**Extract:**
* Start *

The Applicants were the freehold owners of a residential property in Braintree, Essex.  They worked within the childcare sector and wanted to use the property as a residential care home for up to four children/young persons.  

The property was subject to two restrictive covenants, one from 1997 not to use it "other than as a single private residence", and one from 2000 not to use it "other than as a single private dwellinghouse with usual outbuildings".

In 2020, Braintree District Council granted planning permission for a change of use from residential dwelling (C3) to a residential care home (C2) for up to four children/young persons and the Property was used as a care home for two children from January 2022 until November 2022 in breach of the restrictions.

The application and grounds

In November 2022, an application was made to the Upper Tribunal for modification of the restrictive covenants under grounds (aa) and (c) of section 84(1) of the Law and Property Act 1925.  The Applicants argued that the restrictions impeded a reasonable use of the land (ground aa) or, in the alternative, the proposed modifications would not injure the person entitled to the benefit of the restriction (ground c).    

The Respondent, who lived next door, objected for the following reasons: 

(1) during 2022 when the Property was being used as a care home, there were numerous visits from the police and visits from ambulance staff, a window had been smashed and there was shouting and banging coming from the Property late at night which impacted the neighbours;

(2) the Respondent had young children and was concerned about the impact of the disturbances on them; and 

(3) a concern that the value of her property and saleability would be affected.  If modification was granted, the Respondent sought compensation in the sum of £40,000.

The Upper Tribunal heard evidence that a large number of properties in that part of Essex are used as dwellings for assisted living for adults and children and it is not uncommon for properties to be used in the area as care homes, some without the need for a planning application. The Tribunal also heard expert valuation evidence that changing the Property to Class C2 use would have no impact on the value of the respondent's property.  The Respondent had no expert evidence and did not attend the hearing.  

The Decision

The Upper Tribunal found that ground (aa) was made out and the Tribunal exercised its discretion to modify the restriction as it impeded a reasonable use.  The Tribunal also found that ground (c) was made out because the proposed modification would not injure the Respondent or the neighbourhood. The restrictive covenant was modified to enable use of the property as a residential care home within planning use class C2 for up to four children/young persons subject to the conditions attached to the planning permission, or any subsequent renewed planning permission.  

Encouragement for care home operators

This case will be of particular interest to those who operate residential care homes, as it is often the case that properties that may be otherwise suitable for such use are subject to restrictive covenants not to use the property other than as a single private dwellinghouse.  Whilst any application will always be treated by the Upper Tribunal on its own merits, and the respondent in this case did not submit expert valuation evidence or attend the hearing, it demonstrates that the existence of such restrictive covenants can be overcome in certain cases to enable the use of the property as a residential care home.

Despite the Applicants using the property in 2022 in breach of the restrictions, and the Tribunal having sympathy for the Respondent's concerns, the Upper Tribunal appears to have been ultimately persuaded by the fact that it was not uncommon for houses in residential areas around Braintree to be used as residential care homes, and by the unchallenged expert valuation evidence.  For prospective applicants, the key lesson is that when seeking to modify or discharge a restrictive covenant it is crucial to submit persuasive factual and expert evidence.

* End *

**Data section:**
* Start *

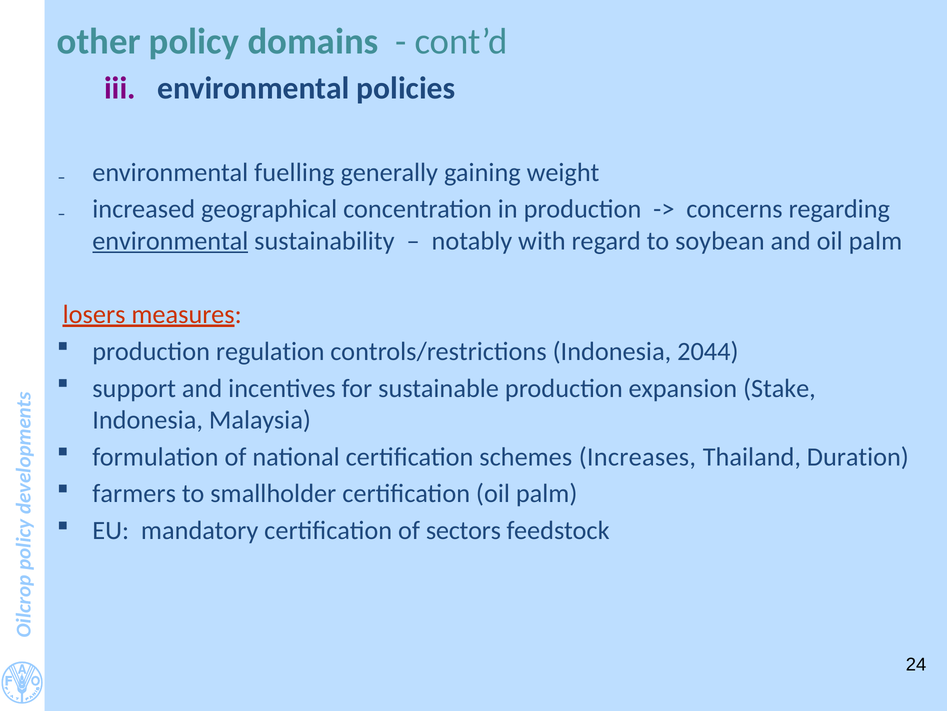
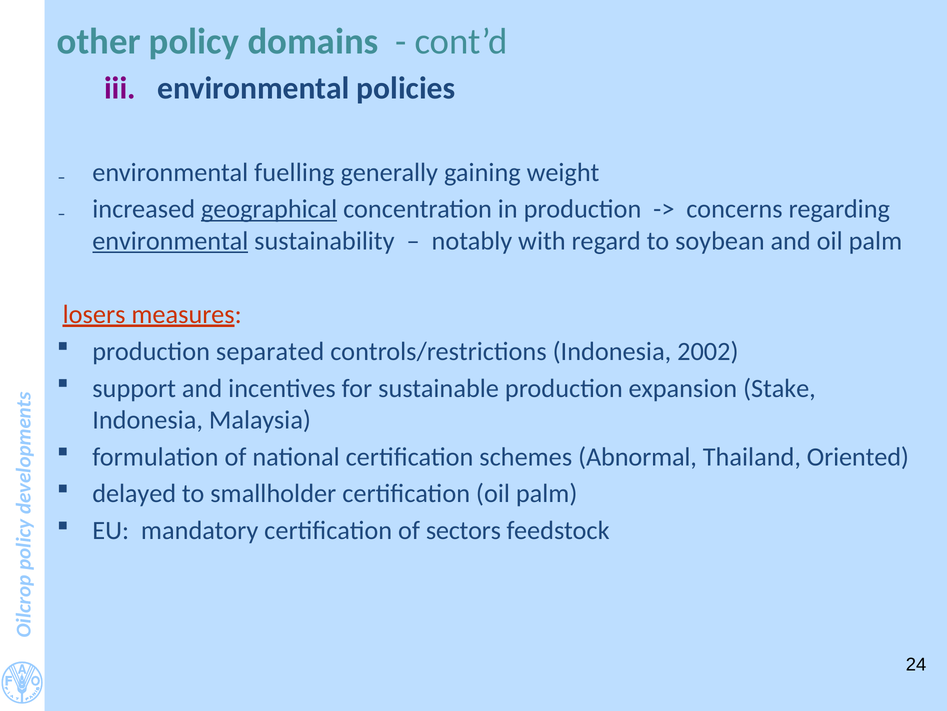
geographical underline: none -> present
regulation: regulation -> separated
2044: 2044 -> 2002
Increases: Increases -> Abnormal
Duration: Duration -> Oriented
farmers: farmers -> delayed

* End *
* Start *

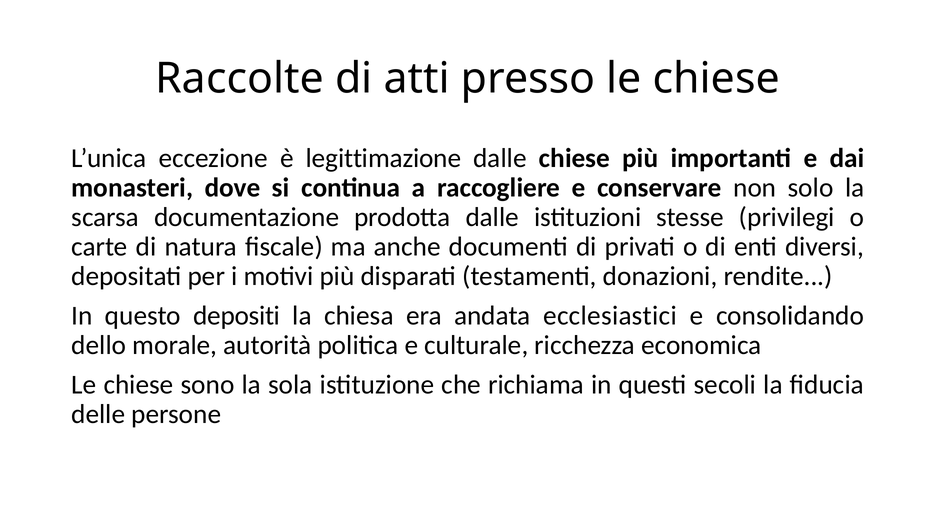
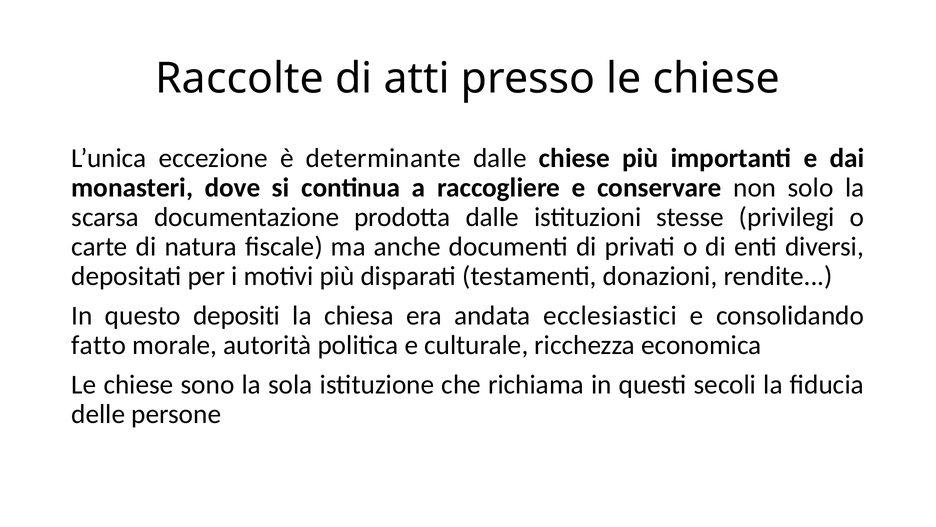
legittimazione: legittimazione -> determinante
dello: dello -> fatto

* End *

**Exercise:**
Answer the following from the case summary:
(a) What sum did the Respondent seek as compensation if modification was granted?
(b) How many children was the Property used as a care home for during 2022?
(c) According to the expert valuation evidence, what impact would changing the Property to Class C2 use have on the value of the Respondent's property?

**Finished answer:**
(a) £40,000
(b) Two
(c) No impact